Dün pek çok gazete Kandil, Mahmur ve Avrupa’dan beklenen kafileyi manşetine taşımıştı. Bu iyiye işaretti.
Evet ama başta CHP lideri Deniz Baykal olmak üzere şüpheciler de eksik değildi. Elbette şüphecilik iyi bir şey, insan her durumda şüpheci olmalı ama bu gelişler hakkında şüpheye kapılmak bana tuhaf geliyor.
Bir kere yıllardır bütün Türk devleti değil miydi, gelin, dağdan inin, eğer suça karışmamışsanız ailenizin yanına sorunsuz gidersiniz, diyen. Dağdan gelecek henüz Türk askerine kurşun sıkmamış PKK’lılar için ‘Topluma kazandırma merkezleri’ kuran?
E şimdi geliyorlar işte, bunda üzülecek ne var?
Örgüt propagandasıymış. Olabilir. Ama ne yapacaksınız, gelmeyin, dağda kalın ve bize ateş etmeye devam edin mi diyeceksiniz?
Samimi mi değil mi? Bunu bugünden bilemeyiz ama gelenlerin samimi olduklarını varsaymak zorundayız, yoksa hiçbir yere varamayız.
Ceza Kanunu’nun ‘etkin pişmanlık’ı düzenleyen 221. maddesi uygulanacak mı?
Gelenler kendilerine ne isim veriyor olurlarsa olsunlar, en azından Kandil’den gelenler için bu eylemin adı ‘Teslim olmak’tır. Eğer suça bulaşmadılarsa, ifade verdikten sonra serbest kalmaları çok doğal.
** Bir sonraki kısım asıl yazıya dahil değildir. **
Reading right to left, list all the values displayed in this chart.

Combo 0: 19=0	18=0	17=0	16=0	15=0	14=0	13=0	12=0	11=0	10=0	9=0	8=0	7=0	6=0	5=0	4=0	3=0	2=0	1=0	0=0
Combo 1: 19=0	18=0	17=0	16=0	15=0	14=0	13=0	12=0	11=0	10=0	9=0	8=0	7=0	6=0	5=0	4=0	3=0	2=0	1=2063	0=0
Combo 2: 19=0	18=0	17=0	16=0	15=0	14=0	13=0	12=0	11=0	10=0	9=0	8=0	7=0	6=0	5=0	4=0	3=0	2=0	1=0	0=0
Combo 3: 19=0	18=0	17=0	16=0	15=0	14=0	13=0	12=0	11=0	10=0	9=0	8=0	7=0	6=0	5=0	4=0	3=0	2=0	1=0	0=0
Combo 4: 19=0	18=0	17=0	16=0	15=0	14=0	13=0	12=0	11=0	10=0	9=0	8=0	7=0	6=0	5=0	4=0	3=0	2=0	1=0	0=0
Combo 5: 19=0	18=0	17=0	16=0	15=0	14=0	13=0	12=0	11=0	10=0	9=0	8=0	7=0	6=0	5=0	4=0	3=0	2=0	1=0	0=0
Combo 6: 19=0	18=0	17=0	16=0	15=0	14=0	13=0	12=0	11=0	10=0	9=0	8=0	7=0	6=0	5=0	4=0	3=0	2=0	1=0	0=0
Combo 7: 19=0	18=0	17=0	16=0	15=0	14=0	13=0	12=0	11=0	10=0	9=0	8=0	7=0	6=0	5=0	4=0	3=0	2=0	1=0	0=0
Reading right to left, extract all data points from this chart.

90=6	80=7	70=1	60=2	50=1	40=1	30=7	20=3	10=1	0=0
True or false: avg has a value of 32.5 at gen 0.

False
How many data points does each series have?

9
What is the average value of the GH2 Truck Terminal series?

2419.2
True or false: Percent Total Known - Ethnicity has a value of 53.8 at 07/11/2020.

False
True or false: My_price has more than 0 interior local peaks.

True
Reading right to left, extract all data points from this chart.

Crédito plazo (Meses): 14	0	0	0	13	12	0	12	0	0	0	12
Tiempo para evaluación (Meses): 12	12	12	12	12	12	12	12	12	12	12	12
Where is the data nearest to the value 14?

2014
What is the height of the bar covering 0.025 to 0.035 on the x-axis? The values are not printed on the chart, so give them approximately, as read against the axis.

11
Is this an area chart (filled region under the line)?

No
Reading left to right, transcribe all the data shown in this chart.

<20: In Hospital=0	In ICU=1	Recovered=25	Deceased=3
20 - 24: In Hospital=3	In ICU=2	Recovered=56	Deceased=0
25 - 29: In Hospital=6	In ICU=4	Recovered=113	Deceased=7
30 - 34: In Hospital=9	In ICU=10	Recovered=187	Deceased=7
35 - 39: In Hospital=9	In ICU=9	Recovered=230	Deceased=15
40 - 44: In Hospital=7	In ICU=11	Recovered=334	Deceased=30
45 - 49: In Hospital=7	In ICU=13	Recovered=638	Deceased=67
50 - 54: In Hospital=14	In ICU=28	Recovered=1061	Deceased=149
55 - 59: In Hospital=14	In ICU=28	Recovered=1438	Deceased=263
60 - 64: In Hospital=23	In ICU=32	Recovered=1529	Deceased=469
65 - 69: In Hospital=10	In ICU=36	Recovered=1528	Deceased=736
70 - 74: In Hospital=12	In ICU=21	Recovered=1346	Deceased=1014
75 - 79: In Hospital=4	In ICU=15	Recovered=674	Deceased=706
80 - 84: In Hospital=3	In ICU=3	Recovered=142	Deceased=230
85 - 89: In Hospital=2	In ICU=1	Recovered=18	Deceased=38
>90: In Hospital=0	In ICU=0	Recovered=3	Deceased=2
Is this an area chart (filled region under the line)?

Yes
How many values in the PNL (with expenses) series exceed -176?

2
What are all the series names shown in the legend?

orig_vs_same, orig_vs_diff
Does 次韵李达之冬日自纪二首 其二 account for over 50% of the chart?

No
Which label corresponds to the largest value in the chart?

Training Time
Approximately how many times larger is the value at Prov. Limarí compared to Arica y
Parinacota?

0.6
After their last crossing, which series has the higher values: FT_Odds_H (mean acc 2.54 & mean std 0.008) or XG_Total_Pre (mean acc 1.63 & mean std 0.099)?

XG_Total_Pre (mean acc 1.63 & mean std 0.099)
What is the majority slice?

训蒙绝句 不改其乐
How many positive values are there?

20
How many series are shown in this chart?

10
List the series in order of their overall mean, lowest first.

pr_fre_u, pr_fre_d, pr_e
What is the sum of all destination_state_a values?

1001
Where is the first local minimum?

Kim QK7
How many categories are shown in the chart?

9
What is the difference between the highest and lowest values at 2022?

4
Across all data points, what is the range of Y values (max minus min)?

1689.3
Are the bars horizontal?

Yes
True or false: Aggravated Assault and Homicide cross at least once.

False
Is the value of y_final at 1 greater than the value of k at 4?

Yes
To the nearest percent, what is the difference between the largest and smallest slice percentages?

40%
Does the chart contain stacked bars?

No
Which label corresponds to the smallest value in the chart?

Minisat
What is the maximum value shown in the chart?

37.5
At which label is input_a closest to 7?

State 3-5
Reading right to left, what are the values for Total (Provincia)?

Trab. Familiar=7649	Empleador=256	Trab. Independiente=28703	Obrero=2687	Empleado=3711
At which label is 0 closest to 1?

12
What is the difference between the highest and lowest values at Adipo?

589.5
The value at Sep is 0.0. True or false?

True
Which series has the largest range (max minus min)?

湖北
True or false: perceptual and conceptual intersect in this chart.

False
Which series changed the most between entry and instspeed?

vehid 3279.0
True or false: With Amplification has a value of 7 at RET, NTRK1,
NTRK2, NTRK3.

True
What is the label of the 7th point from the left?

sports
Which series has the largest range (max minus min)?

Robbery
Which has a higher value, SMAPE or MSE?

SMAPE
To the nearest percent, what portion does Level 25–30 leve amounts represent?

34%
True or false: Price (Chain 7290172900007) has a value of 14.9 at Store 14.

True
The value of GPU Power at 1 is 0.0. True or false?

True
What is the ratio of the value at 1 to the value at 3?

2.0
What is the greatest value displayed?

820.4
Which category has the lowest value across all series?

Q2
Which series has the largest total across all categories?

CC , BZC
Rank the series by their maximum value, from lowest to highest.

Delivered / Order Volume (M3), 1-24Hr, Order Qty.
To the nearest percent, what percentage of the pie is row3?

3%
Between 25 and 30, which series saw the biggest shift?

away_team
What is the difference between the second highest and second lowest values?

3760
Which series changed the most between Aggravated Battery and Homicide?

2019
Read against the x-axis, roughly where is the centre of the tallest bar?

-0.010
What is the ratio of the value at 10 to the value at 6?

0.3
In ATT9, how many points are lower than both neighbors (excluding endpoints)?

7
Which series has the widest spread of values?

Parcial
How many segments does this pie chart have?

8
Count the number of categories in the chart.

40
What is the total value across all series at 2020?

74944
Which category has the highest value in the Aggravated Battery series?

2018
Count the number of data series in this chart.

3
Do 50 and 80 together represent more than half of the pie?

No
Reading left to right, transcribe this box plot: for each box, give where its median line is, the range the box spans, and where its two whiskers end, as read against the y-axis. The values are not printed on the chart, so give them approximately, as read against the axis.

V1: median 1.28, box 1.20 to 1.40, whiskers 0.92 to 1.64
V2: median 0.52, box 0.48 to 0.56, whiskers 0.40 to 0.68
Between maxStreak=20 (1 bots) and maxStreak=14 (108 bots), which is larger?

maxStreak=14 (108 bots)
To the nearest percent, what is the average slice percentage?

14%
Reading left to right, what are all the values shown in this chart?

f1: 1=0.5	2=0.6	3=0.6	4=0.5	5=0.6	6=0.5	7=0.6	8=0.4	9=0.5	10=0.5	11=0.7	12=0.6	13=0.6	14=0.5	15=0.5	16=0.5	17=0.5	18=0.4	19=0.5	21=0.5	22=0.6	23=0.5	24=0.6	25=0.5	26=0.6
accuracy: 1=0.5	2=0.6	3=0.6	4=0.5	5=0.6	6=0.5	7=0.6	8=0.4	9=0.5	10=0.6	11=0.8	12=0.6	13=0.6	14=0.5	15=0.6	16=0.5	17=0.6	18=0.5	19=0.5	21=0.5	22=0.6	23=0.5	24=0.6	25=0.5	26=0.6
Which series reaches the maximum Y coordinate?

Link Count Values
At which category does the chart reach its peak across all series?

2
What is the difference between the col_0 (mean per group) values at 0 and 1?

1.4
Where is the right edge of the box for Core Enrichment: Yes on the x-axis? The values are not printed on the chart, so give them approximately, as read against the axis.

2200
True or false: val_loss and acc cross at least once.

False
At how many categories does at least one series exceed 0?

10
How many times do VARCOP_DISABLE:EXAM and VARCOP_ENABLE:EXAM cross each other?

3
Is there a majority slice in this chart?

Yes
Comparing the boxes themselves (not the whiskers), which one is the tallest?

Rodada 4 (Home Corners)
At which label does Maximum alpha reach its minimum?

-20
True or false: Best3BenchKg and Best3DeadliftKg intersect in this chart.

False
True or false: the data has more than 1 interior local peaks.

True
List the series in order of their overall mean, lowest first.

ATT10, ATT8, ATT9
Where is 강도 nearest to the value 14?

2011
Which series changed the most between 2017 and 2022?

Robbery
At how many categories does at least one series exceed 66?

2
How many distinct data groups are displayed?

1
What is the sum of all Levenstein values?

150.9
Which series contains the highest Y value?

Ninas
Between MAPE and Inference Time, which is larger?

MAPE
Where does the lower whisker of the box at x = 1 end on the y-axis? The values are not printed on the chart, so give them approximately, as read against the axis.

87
Ya Mahmur’dan gelenler? Onların, ki toplamlarının on bini aştığı tahmin ediliyor, Türkiye’ye geri dönmeleri için yıllardır Birleşmiş Milletler başta olmak üzere pek çok yerle zaten temas edilmiyor, bu insanları dönüşe teşvik için pek çok şey yapılmıyor mu?
Kısacası, şu anda bile aslen bilmediklerimiz bildiklerimizden çok az ama bu ilk gelenlerin
sorunsuz biçimde ailelerine kavuşmalarının sağlanması halinde Kandil’den geri dönüşlerin artmasını beklemek için çok sebebimiz var.
Silahının tetiğinden uzaklaşan her parmak bir kazançtır, unutmayın.